The "defamiliarization of everyday space" in "South Station" has been extended into a disordered essence of a certain order. Order/disorder is the core narrative logic of the film: a murder, an escape, a bounty, and a promise. The order of the rivers and lakes is no longer, and the emotions of people's hearts are unpredictable. At the story level, this film is somewhat too concise. And a disordered image lurks beneath the surface story. The map at the time of police deployment is an abstract order of lines and symbols, but once it enters the scene, it loses its specific orientation, just like the signified escaping from the signifier network. Every "party" in the film highlights the hideousness and chaos inherent in the ceremony. In the thieves' meeting not long after the opening, a tungsten lamp with the lampshade removed appears dazzling and pale, and the extremely limited lighting makes the space environment extremely dry. The sudden shooting that followed was undoubtedly an extension of this "dry" violence; and in the final police pursuit, the "Kowloon Walled City"-like residential building, the rich visual layers inside made the light and shadow distorted into a portrayal of people's heart, and full The level of hearing (the screams of women, the sound of falling objects, the sound of gunshots, and the sound of guns rubbing against the railings) makes this arrest constantly "off topic" in the perception, which can be called the ingenious interweaving of environmental sounds and the subjective psychological sounds of the characters.

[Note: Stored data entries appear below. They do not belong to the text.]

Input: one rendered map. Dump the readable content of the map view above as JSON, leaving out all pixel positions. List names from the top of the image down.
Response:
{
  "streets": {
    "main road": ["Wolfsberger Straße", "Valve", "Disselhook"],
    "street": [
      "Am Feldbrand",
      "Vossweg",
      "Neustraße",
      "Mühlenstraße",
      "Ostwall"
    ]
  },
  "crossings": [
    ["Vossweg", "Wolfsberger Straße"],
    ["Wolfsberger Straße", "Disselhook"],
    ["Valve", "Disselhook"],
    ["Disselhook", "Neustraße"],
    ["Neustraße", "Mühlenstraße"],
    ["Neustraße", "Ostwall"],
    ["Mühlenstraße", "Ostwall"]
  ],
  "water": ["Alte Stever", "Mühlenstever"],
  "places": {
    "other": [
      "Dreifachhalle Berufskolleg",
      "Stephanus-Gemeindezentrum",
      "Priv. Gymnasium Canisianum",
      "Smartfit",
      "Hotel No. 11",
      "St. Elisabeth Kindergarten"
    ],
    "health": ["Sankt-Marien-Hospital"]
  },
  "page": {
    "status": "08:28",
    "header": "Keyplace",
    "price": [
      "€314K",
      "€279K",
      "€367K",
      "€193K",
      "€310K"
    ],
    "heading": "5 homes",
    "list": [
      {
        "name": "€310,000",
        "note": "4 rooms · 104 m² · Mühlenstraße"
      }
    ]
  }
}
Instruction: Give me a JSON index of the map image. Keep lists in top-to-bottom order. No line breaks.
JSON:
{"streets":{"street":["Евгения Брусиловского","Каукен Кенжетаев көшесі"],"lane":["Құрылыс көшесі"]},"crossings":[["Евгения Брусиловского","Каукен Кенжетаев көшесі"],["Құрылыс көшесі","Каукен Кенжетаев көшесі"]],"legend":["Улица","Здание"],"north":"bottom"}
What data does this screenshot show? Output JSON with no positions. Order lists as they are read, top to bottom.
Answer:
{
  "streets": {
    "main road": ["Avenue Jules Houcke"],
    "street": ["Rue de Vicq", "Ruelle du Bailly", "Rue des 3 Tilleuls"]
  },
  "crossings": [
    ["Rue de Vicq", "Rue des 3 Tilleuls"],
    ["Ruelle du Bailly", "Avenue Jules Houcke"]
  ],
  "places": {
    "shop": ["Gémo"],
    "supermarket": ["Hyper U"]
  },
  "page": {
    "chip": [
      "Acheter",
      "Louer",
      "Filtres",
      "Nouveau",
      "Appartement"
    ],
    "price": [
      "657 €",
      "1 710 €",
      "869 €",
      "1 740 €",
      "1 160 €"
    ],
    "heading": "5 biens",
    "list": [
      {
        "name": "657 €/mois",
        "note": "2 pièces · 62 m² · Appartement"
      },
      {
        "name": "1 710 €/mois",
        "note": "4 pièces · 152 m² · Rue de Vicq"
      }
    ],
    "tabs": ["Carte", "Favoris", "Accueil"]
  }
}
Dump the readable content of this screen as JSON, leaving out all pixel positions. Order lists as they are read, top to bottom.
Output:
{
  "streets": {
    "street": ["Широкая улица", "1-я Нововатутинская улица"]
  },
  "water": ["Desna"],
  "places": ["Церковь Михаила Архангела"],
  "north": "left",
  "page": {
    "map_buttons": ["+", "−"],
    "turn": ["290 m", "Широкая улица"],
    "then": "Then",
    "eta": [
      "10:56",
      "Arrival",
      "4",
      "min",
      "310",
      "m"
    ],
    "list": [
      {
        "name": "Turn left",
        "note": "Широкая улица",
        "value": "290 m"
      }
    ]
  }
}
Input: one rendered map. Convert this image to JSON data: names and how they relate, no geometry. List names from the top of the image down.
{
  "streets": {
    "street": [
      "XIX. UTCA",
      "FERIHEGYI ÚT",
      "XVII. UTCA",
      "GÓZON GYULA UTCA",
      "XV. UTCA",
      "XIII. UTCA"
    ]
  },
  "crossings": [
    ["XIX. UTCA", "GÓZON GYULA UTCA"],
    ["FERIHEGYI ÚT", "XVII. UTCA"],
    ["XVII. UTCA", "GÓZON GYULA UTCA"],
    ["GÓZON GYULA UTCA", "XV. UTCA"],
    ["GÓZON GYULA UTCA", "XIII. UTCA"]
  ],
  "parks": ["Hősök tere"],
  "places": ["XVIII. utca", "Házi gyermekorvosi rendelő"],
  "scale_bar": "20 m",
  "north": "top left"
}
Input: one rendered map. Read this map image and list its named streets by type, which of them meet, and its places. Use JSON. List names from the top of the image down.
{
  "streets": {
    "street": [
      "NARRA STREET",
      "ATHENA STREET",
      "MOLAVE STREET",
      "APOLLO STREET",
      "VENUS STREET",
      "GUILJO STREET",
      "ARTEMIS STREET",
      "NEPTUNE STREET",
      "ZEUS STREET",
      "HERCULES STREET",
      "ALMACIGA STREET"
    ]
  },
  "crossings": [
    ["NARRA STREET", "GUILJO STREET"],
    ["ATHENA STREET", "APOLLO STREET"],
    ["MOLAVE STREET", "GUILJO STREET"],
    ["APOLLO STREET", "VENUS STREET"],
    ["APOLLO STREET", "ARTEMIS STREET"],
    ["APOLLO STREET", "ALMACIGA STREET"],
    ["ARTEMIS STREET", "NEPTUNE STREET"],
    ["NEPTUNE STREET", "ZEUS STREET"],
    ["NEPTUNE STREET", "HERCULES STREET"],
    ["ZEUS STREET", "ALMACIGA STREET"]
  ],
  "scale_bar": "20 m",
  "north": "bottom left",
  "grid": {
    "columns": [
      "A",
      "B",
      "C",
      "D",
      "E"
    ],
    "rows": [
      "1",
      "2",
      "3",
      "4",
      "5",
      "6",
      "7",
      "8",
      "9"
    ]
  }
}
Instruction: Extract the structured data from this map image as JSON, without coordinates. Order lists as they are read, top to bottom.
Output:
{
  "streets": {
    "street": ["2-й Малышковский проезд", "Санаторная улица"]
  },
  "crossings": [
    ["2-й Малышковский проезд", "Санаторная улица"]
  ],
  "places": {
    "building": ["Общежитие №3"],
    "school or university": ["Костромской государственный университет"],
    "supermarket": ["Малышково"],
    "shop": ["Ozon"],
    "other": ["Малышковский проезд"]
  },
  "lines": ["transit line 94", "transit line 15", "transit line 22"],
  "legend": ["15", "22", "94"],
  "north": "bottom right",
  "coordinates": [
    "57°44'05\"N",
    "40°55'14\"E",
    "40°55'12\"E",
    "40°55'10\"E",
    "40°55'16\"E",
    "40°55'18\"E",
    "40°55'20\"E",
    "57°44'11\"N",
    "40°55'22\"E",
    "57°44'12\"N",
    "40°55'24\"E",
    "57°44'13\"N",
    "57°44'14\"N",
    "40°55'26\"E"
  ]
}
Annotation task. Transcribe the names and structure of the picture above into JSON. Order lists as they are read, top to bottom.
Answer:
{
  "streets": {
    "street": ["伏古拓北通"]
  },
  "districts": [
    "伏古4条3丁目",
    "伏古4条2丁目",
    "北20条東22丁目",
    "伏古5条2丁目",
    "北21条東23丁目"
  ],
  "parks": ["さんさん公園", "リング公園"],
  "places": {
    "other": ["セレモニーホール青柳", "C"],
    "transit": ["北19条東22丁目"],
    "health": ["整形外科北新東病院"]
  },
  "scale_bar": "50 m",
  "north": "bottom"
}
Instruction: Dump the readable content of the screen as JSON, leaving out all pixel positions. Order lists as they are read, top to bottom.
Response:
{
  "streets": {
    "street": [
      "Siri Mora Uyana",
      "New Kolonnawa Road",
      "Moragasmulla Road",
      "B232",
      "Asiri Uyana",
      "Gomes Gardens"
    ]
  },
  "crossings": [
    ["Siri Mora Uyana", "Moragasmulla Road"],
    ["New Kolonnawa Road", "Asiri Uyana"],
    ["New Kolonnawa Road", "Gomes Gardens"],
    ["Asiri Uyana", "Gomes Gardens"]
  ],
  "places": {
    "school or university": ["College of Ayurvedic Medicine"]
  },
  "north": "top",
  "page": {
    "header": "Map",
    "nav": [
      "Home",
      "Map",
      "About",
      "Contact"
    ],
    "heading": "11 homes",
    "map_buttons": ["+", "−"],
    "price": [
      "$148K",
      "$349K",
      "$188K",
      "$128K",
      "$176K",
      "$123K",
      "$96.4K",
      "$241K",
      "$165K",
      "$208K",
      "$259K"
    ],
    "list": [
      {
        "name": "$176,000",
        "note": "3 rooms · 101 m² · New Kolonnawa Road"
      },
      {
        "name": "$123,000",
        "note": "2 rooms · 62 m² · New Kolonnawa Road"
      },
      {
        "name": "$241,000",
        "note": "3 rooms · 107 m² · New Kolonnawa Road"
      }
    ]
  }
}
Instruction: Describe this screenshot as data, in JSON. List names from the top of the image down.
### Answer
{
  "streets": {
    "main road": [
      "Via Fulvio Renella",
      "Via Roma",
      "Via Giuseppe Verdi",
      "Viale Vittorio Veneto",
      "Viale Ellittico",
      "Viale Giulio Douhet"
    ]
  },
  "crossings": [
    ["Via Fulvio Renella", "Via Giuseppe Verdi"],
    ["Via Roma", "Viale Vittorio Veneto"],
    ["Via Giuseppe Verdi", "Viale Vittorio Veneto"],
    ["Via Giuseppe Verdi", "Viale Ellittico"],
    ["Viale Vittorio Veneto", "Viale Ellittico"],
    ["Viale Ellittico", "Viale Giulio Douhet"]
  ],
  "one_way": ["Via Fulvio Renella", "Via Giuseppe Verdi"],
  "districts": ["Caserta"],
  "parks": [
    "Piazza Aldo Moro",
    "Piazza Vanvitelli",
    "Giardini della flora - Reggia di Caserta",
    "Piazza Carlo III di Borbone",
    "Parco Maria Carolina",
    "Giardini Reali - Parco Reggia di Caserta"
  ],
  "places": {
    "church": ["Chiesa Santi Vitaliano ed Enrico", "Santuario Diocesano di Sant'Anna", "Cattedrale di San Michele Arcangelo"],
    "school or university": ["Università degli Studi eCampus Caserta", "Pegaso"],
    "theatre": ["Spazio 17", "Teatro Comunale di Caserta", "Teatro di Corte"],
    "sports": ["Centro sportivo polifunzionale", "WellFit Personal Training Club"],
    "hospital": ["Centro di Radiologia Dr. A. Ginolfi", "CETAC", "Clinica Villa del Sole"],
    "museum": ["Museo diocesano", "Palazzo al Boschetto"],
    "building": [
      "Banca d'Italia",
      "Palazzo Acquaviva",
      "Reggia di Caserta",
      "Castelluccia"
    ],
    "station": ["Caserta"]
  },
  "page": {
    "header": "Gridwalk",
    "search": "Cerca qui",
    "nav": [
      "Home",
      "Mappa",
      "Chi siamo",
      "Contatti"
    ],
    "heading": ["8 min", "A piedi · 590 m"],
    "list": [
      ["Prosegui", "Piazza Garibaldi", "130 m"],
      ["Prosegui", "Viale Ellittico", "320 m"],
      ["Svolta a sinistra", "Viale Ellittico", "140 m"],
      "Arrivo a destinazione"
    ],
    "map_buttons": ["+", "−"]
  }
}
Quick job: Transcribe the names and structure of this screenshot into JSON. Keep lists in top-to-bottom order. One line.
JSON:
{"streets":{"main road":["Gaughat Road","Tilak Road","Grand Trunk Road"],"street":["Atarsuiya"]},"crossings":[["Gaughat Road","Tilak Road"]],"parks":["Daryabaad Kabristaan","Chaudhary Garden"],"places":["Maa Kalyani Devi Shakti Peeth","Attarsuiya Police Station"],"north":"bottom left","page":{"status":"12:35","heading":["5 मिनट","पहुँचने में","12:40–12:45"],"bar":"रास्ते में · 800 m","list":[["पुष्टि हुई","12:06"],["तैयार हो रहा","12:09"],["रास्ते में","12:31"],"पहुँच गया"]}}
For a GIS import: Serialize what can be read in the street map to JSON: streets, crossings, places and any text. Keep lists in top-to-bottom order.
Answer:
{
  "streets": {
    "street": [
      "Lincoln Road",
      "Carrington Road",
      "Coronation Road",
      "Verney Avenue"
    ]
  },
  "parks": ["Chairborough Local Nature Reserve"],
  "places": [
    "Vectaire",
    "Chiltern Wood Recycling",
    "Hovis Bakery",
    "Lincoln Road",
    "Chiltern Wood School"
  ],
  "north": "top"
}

Narrative order and audio-visual disorder constitute the surface and deep irony of the text. The quietest beauty in the film is ironically presented in the scene where Zhou Liu and his wife are looking at the motorcade captured by the police in the distance. Order, however, shows Zhou Zenong's impending death, and order/disorder presents a kind of poignant beauty here.
At the end of the movie, two women who were "after the catastrophe" walked arm in arm into a quiet residential building under the bright sunshine, and their faces were inadvertently wetted by the water spray pipe. The image lineage of "The Party at Southern Station" finally reached here. Is this kind of gender/spatial rhetoric the ultimate redemption for Diao Yinan's "blackness"? We don't know, but we hope that Director Diao Yinan can take this as a new starting point in his next creation, enter a wider urban space more sharply, discuss more complex realistic issues, and present a more powerful space image.